"It is neither near nor far."
Does anyone else find it weird that you can stick an article between nai and far/near?
I know you posted this 3 months ago, but for anyone else around "nai" isn't just a conjugation suffix, it's actually an i-adjective! The "ku" on chikaku/tooku makes them nouns and putting the article "mo" after near/far and then nai basically says "Near and far are both nonexistent" With "Nai" being the descriptor for the nouns near and far.
Which is why -nai becomes -nakatta in the past tense. That's a brilliant way to explain it, thanks!
I take it then it is logically like the conditions of being [near, far, and not(adjective)]. That's kind of cool from a pseudo programmer sense.
Close, but the ku ending doesn't change adjectives into nouns, it's closer to an adverb. But it always has to be kept in mind that Japanese does not have nouns and adjectives as in English, we have just tried to explain Japanese through the terminology in English, and that's the closest we can get
In the translation it says, "neither, nor". That is basically what the two "mo" particles represent in the negative.
"Chigaku mo..." = "It is neither near..." "Tooku mo (nai)..." = "...nor far." And "desu" makes it polite.
It is similar in French when you form a negative. You need 2 negative particles to complete the sentence - e.g. "Je ne sais pas." ne + sais/jamais/rien= negative. Or in the "neither/nor" scenario, you use "ni" twice if I remember correctly. It has been a while since I practice French haha. (-:
what I understand is that も means 'too' or 'also'. when attached to two words, either nouns, adjectives or adverbs, it is used to express equality or similarity. ex. 犬も猫も好きです。I like both dogs and cats.
because the sentence here is negative, も gets the equivalent of 'neither' and 'nor' in English.
I'm still new to Japanese so please correct me if I'm wrong.
That sounds about right, but I am still fairly new to understanding all the nuances of Japanese particles myself, haha. But, yes, "mo" means "too/also/as well as" in the positive but I think it also leaves room for adding things. Like, "I like both dogs and cats (as well as some other animals that I haven't mentioned yet)", instead of saying, "I ONLY like dogs and cats (and no other animals)".
Also I've been trying to find this thread for a while now because as soon as I commented the first time and got off, I realized I misspelled "chikaku" as "chigaku" ;n;
Here's a wiki on Japanese particles that I just found. It may be helpful to anyone confused about this, or any other particle usage!" http://lingwiki.com/index.php?title=Japanese_particles
What is the difference between じゃない and ない ? In my notes I had the first word as a "not" clause
shouldn't this count as an adjective too, and be ちかい and とおい? if you add a noun at the beginning with a が particle, that would make that the noun and ちかい and とおい the adjectives, right? im still learning i'm not even sure if i'm doing anything right.
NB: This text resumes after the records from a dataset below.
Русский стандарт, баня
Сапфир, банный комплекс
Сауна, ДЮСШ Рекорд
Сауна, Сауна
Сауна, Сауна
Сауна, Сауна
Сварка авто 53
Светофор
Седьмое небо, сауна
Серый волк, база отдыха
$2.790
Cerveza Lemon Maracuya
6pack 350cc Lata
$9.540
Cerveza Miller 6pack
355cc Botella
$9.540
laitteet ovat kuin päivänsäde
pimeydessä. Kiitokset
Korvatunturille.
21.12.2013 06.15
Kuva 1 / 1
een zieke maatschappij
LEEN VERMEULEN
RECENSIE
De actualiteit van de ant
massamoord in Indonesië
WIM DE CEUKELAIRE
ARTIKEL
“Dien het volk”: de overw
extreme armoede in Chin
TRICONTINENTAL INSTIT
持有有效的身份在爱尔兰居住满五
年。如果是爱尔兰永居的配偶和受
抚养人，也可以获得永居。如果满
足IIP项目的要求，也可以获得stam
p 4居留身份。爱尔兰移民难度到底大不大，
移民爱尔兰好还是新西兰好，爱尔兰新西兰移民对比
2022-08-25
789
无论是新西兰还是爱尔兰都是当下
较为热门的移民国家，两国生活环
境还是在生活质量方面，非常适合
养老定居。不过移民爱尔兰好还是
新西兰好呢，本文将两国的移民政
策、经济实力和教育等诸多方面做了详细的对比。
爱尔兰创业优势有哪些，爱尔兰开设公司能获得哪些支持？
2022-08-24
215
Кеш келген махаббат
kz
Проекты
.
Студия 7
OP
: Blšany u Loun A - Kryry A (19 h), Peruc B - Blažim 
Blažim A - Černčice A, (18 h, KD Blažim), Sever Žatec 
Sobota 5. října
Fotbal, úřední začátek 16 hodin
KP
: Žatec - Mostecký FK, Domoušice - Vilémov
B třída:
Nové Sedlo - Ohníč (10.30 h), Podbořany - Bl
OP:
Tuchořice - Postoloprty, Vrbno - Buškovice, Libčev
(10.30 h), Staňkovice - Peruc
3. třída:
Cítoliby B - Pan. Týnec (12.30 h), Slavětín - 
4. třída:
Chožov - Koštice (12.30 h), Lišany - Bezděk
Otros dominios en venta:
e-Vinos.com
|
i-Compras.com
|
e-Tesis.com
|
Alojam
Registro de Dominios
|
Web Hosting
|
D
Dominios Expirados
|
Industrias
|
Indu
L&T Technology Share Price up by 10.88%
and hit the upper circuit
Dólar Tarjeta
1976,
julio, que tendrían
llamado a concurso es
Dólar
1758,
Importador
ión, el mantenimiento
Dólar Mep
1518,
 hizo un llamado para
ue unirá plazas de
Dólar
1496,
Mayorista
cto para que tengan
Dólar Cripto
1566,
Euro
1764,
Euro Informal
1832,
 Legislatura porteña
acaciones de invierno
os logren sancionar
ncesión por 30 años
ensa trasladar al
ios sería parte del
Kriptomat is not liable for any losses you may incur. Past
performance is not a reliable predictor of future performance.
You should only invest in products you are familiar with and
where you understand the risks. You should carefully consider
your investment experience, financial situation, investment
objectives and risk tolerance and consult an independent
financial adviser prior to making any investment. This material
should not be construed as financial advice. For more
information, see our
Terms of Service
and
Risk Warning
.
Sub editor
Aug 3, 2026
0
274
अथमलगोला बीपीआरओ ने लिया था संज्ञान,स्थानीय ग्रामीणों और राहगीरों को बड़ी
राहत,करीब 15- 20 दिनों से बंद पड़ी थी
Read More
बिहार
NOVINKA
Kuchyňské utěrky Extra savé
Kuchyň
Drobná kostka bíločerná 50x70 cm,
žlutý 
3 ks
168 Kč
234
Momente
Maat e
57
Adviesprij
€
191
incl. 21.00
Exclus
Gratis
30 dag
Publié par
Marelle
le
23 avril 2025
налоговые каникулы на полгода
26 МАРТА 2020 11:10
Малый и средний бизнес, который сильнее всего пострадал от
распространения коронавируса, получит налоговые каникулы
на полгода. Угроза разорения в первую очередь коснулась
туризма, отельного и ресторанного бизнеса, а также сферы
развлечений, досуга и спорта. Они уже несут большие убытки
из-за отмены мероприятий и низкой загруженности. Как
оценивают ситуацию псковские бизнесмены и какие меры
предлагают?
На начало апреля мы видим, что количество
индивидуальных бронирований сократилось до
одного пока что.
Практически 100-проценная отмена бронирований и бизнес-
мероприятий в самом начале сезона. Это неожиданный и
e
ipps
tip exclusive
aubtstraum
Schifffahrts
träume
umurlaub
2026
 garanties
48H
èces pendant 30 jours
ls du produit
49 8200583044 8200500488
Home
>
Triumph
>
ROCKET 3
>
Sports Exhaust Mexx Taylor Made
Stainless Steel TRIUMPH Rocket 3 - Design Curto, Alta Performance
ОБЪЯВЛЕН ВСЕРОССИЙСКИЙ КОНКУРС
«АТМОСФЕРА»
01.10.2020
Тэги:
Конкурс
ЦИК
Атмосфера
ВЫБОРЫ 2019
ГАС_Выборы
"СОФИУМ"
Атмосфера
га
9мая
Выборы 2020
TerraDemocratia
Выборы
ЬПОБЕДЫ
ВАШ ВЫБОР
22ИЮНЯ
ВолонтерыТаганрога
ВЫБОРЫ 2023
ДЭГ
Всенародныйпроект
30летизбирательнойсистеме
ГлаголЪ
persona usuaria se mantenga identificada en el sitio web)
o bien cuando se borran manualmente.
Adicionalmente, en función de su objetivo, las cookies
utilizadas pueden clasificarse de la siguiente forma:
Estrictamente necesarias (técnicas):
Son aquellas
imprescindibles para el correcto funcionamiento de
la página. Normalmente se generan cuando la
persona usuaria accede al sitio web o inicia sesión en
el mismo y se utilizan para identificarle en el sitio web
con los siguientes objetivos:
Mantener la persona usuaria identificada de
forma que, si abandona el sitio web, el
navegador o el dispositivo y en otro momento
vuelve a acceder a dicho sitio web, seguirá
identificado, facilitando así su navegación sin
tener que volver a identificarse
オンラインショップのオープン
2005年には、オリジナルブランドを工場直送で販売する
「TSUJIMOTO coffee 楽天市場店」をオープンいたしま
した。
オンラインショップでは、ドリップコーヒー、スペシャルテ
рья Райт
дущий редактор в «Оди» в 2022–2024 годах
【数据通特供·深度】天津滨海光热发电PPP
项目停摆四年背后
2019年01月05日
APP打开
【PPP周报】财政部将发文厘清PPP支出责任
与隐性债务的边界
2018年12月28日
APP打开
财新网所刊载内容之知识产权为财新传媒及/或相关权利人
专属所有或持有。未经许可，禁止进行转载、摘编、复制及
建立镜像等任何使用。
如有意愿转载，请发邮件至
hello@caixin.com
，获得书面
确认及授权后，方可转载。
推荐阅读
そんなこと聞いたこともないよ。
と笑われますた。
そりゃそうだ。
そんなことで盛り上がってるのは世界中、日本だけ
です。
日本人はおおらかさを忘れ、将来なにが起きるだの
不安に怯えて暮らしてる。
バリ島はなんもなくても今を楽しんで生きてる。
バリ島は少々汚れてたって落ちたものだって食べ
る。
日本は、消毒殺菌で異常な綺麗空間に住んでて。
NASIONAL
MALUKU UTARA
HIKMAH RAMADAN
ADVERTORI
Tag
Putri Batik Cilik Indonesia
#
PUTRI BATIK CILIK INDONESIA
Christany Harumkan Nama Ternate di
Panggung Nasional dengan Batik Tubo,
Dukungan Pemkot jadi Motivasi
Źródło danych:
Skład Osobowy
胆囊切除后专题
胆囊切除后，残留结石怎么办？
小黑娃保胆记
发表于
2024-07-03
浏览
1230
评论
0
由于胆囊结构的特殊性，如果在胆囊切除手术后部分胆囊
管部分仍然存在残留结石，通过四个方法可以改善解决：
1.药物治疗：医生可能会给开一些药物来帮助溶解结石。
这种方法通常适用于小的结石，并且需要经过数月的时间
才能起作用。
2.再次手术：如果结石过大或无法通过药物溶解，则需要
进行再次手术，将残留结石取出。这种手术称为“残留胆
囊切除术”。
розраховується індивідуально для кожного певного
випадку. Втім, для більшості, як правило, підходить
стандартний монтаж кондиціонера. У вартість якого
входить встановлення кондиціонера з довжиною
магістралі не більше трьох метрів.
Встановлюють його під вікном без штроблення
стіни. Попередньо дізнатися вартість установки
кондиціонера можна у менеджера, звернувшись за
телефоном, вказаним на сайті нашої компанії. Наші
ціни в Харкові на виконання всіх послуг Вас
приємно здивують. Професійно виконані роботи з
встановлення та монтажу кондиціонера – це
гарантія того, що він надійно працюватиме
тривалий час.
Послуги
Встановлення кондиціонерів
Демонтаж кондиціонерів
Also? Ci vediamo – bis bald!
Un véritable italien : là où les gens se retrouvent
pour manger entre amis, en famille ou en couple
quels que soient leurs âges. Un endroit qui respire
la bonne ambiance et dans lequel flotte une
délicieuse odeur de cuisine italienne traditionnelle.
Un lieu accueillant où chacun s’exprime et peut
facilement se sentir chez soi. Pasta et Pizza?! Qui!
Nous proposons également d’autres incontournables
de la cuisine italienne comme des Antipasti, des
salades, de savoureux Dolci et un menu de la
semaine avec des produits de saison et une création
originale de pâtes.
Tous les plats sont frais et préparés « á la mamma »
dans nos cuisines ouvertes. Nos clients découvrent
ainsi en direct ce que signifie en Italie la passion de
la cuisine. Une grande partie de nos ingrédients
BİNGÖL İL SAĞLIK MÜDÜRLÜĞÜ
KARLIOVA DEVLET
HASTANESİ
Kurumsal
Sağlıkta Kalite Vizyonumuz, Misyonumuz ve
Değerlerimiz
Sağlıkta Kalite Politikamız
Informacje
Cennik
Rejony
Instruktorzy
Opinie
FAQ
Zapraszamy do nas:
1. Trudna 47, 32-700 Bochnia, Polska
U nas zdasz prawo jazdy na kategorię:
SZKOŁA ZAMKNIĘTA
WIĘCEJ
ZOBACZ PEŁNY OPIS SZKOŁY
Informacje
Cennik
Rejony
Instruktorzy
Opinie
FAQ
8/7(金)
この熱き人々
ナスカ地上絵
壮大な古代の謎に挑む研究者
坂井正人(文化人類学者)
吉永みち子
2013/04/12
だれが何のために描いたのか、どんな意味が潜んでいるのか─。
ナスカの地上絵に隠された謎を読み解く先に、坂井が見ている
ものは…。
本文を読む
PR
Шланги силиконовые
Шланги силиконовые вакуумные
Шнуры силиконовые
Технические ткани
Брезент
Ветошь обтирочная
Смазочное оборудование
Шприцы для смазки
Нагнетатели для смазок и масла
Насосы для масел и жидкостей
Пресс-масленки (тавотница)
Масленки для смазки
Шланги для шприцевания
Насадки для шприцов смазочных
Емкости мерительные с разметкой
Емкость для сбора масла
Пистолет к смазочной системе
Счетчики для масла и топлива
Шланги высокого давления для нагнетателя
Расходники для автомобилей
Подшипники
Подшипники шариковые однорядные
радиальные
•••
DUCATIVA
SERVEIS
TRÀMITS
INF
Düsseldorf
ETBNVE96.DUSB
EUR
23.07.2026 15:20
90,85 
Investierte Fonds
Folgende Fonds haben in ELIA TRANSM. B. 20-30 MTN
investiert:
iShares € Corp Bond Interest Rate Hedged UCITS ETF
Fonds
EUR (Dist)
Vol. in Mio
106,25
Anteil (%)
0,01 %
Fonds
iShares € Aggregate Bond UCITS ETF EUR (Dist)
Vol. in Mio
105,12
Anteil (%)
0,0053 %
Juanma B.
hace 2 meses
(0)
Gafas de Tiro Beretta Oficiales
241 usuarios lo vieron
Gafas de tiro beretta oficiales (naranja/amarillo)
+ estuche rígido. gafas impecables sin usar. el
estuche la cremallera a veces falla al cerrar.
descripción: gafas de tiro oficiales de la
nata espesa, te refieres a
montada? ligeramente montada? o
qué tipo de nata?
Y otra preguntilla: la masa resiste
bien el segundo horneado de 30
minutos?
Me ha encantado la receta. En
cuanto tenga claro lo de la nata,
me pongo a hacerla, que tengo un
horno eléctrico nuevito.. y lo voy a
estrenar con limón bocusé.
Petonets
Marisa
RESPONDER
From what I gathered, if you use the lesson that goes along with this section it describes how the adjectives that end in い change when made into the negative. That's why you see く in its stead. If you're on mobile then the lesson will not be available so be sure to use a PC when you have time to sit down and study! Best of luck~
It's checking your understanding of words as well as grammar. If you translate it backwards, then it will assume that you don't understand the words correctly.